The swell of drums drowns our conversation. When the racket ceases, Zugnord stands, raises his wineskin, and blesses the fruits of the hunt .
Jeff and I refill our own wineskins. As the orientation video explained, Pleisto-Scene Island serves only Stone Age vin de primeur , the juice of naturally fermented wild grapes. I take a grateful tug, pleased to taste some bite in the booze.
We sit down at one of the stone picnic tables and dig into our arugula and berries. Our tablemates include the tax attorney we met earlier, a periodontist, and a belly dancer. Laughing, we take mock-fierce tugs from our wineskins. By the time we finish our salads, we’re all using our cave names, sprinkling our conversation with sarcastic primal grunts.
A waitress in a fur bikini appears, lugging a grilled suckling pig on a wooden trencher. The pig, garnished with charred carrots and turnips, glistens in the torchlight. When my tablemates lift their phones to snap pics, I remember how Tim, my fiancé, swore he’d obsessively check Flickr for glimpses of my transformation. But I won’t post a single thing. He’ll peer into cyberspace and find a black void.
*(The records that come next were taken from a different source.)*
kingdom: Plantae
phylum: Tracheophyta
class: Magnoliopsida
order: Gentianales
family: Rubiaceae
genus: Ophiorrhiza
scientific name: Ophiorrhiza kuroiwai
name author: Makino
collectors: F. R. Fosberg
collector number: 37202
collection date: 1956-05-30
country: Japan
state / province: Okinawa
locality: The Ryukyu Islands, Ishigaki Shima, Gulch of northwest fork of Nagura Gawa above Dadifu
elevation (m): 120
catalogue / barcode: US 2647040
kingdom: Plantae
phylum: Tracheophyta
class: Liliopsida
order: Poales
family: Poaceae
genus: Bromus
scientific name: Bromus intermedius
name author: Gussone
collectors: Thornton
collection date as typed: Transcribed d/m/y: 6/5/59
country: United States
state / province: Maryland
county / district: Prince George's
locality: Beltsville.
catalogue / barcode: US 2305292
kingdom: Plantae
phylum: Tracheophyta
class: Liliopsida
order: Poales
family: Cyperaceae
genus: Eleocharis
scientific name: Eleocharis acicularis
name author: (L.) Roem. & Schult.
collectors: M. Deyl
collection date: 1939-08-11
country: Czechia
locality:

“The pig has been stuffed with its own minced vital organs, a caveman power food,” says our waitress.
“Uh, plates?” says Jeff.
“Try to enjoy the carnal experience of communal eating.” The waitress, a college girl who channels Raquel Welch from One Million Years B.C ., winks. “Of tearing off hunks of flesh with your bare hands.” The waitress licks her lips and leaves us alone with our dead piglet.
“Well, this is awkward,” says the periodontist. “How do we begin?”